Thomas Cromwell, for those who don’t know their English history, rose from very humble beginnings to being Henry’s trusted chief minister. He did this by dint of his character and the timely beneficial patronage of Cardinal Wolsey. He became street-smart in his youth but he also educated himself in the culture (literature and art) of the times. He could speak Latin, Italian and French. He was an accountant and lawyer.  He knew about trade. He was no slouch in the kitchen either. He was, indeed, a jack-of-all-trades. Here is a description early in the book (1527):

Thomas Cromwell is now a little over forty years old. He is a man of strong build, not tall. Various expressions are available to his face, and one is readable: an expression of stifled amusement … It is said he knows by heart the entire New Testamant in Latin … He is at home in courtroom or waterfront, bishop’s palace or inn yard. He can draft a contract, train a falcom, draw a map, stop a street fight, furnish a house and fix a jury…

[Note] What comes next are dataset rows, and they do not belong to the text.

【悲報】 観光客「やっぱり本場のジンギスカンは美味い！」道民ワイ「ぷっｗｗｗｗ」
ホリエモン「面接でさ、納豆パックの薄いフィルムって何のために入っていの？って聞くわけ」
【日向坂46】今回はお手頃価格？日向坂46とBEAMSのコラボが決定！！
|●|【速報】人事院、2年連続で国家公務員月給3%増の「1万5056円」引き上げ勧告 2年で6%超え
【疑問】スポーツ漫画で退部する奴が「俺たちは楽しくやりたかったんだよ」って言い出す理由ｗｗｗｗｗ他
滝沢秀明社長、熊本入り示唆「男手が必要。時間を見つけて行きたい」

A man, that is, not to be trifled with – and yet he is a man who develops a large and loving household full of loyal children, relatives and “wards”. Some of the loveliest sections of the book are set in his home, Austin Friars. He is also loyal – sticking by Wolsey, for example, in his decline – and firm, hard even, but not cruel.

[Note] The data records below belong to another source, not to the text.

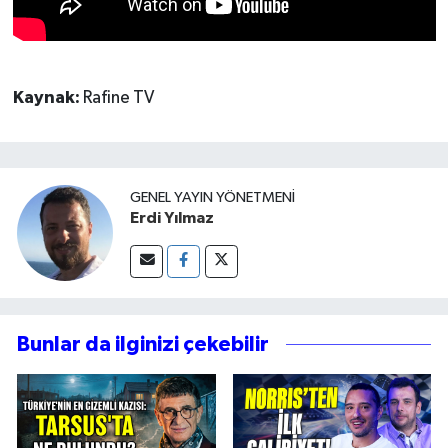
Kaynak:
Rafine TV
GENEL YAYIN YÖNETMENI
Erdi Yılmaz
Bunlar da ilginizi çekebilir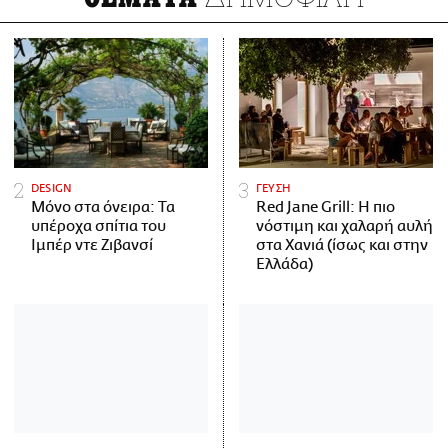
DESIGN
ΓΕΥΣΗ
Μόνο στα όνειρα: Τα
Red Jane Grill: Η πιο
υπέροχα σπίτια του
νόστιμη και χαλαρή αυλή
Ιμπέρ ντε Ζιβανσί
στα Χανιά (ίσως και στην
Ελλάδα)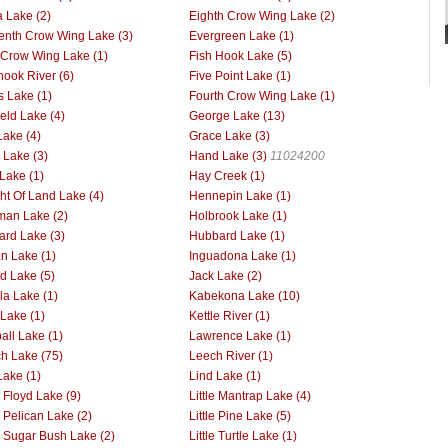
 Lake (2)
Eighth Crow Wing Lake (2)
enth Crow Wing Lake (3)
Evergreen Lake (1)
h Crow Wing Lake (1)
Fish Hook Lake (5)
hook River (6)
Five Point Lake (1)
s Lake (1)
Fourth Crow Wing Lake (1)
ield Lake (4)
George Lake (13)
Lake (4)
Grace Lake (3)
Lake (3)
Hand Lake (3)
11024200
Lake (1)
Hay Creek (1)
ht Of Land Lake (4)
Hennepin Lake (1)
man Lake (2)
Holbrook Lake (1)
rd Lake (3)
Hubbard Lake (1)
an Lake (1)
Inguadona Lake (1)
nd Lake (5)
Jack Lake (2)
la Lake (1)
Kabekona Lake (10)
 Lake (1)
Kettle River (1)
all Lake (1)
Lawrence Lake (1)
h Lake (75)
Leech River (1)
Lake (1)
Lind Lake (1)
e Floyd Lake (9)
Little Mantrap Lake (4)
e Pelican Lake (2)
Little Pine Lake (5)
le Sugar Bush Lake (2)
Little Turtle Lake (1)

However, I don’t want this review to be as long as the book and so shall move on. I loved Mantel’s descriptions – they are always short but highly evocative. Here is the Duke of Norfolk:

The duke is now approaching sixty years old but concedes nothing to the calendar. Flint-faced and keen-eyed, he is lean as a gnawed bone and cold as an axe-head;  his joints seem knitted together of supple chain links, and indeed he rattles a little as he moves, for his clothes conceal relics…

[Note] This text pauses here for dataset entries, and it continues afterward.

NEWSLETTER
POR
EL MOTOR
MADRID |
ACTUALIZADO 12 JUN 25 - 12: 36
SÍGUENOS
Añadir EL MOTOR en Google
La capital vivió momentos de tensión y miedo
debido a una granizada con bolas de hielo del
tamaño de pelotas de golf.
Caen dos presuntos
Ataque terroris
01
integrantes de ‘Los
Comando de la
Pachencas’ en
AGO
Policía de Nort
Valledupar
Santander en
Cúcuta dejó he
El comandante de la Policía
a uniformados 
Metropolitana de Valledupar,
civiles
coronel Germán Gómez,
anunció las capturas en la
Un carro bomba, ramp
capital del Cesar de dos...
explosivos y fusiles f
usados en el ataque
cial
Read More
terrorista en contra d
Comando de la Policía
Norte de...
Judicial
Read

And here is another telling description (after charges against Wolsey have been written):

It is a wan morning, low unbroken cloud; the light filtering sparely through the glass, is the colour of tarnished pewter. How brightly coloured the king is, like the king in a new pack of cards: how small his flat blue eye.

Delicious aren’t they?

The novel ends at an intriguing point – but I won’t give that away here except to say that it does not conclude with the end of Cromwell’s life. That, we believe, is the subject of a sequel.

I would love to keep writing about the characters, the language, the way Mantel puts it all together – such as the way she drops hints then explores them later – but that could become boring. Better for you to read the book (if you haven’t already). Instead, I will end with what is probably the book’s overarching theme – that of “how the world works”, and that is through machinations behind the scenes:

The fate of peoples is made like this, two men in small rooms. Forget the coronations, the conclaves of cardinals, the pomp and processions. This is how the world changes: a counter pushed across a table, a pen stroke that alters the force of a phrase, a woman’s sigh as she passes and leaves on the air a trail of orange flower or rosewater…

It was ever thus, eh?

Hilary Mantel
Wolf Hall
London: Fourth Estate, 2009
653pp.
ISBN: 9870007292417

POSTSCRIPT: Steven, at A Momentary Taste of Being, posted a link to this fascinating article by Hilary Mantel on Thomas Cromwell. It is well worth a read.